Collection entries:
__________________________________________________

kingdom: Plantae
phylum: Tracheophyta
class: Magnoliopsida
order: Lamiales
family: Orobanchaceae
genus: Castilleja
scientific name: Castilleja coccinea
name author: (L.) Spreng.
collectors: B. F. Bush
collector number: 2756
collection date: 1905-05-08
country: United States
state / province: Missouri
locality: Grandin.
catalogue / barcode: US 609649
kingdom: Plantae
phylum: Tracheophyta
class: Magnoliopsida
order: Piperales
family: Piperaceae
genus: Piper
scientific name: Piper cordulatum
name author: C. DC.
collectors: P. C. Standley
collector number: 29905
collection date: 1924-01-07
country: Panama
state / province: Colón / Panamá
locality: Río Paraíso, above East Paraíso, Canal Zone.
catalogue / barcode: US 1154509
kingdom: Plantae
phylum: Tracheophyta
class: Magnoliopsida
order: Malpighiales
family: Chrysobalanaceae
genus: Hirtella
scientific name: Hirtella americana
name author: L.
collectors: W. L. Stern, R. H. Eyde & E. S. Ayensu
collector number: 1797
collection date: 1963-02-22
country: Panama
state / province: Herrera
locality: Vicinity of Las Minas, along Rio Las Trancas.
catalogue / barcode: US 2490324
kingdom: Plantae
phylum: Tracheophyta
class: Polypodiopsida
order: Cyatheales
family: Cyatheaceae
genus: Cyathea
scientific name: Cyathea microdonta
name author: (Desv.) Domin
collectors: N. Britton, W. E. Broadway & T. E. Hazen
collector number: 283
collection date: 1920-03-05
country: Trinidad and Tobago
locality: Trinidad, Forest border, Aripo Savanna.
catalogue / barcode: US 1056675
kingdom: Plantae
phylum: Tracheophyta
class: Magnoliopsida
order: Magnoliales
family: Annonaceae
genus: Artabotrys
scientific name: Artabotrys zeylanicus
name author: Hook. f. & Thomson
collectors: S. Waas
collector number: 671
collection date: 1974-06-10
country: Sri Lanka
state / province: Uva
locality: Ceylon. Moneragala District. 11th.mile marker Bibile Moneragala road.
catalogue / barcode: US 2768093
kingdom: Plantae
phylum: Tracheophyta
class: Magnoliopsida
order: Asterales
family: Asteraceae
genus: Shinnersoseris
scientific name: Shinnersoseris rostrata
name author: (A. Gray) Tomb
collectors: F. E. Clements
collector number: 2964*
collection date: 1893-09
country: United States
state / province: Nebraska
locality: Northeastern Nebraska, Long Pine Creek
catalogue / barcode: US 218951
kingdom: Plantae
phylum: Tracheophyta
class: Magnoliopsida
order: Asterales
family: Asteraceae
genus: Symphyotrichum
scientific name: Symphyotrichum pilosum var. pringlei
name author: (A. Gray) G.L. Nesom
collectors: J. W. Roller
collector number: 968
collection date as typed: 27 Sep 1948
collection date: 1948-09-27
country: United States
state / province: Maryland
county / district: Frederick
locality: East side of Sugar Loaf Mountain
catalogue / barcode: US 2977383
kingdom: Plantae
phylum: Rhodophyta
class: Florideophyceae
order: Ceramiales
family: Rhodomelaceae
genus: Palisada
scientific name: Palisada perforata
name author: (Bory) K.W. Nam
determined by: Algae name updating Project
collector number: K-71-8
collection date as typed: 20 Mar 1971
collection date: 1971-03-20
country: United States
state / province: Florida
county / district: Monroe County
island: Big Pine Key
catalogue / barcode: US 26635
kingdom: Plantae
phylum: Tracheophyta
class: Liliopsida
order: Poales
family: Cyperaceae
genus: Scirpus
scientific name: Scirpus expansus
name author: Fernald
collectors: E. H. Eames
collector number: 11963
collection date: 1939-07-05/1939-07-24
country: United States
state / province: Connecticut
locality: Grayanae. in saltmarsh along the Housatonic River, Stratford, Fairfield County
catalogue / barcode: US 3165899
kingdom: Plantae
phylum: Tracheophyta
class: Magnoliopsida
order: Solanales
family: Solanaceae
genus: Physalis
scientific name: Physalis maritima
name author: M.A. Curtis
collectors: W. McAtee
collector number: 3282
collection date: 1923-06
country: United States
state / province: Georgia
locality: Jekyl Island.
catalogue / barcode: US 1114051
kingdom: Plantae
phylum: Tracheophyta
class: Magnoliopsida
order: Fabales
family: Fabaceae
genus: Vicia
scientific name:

__________________________________________________

▶ **Problem requirements**: Identify every line in the entries above that holds the string "catalogue", and copy those lines. Case counts.

▶ **Written response**:
catalogue / barcode: US 609649
catalogue / barcode: US 1154509
catalogue / barcode: US 2490324
catalogue / barcode: US 1056675
catalogue / barcode: US 2768093
catalogue / barcode: US 218951
catalogue / barcode: US 2977383
catalogue / barcode: US 26635
catalogue / barcode: US 3165899
catalogue / barcode: US 1114051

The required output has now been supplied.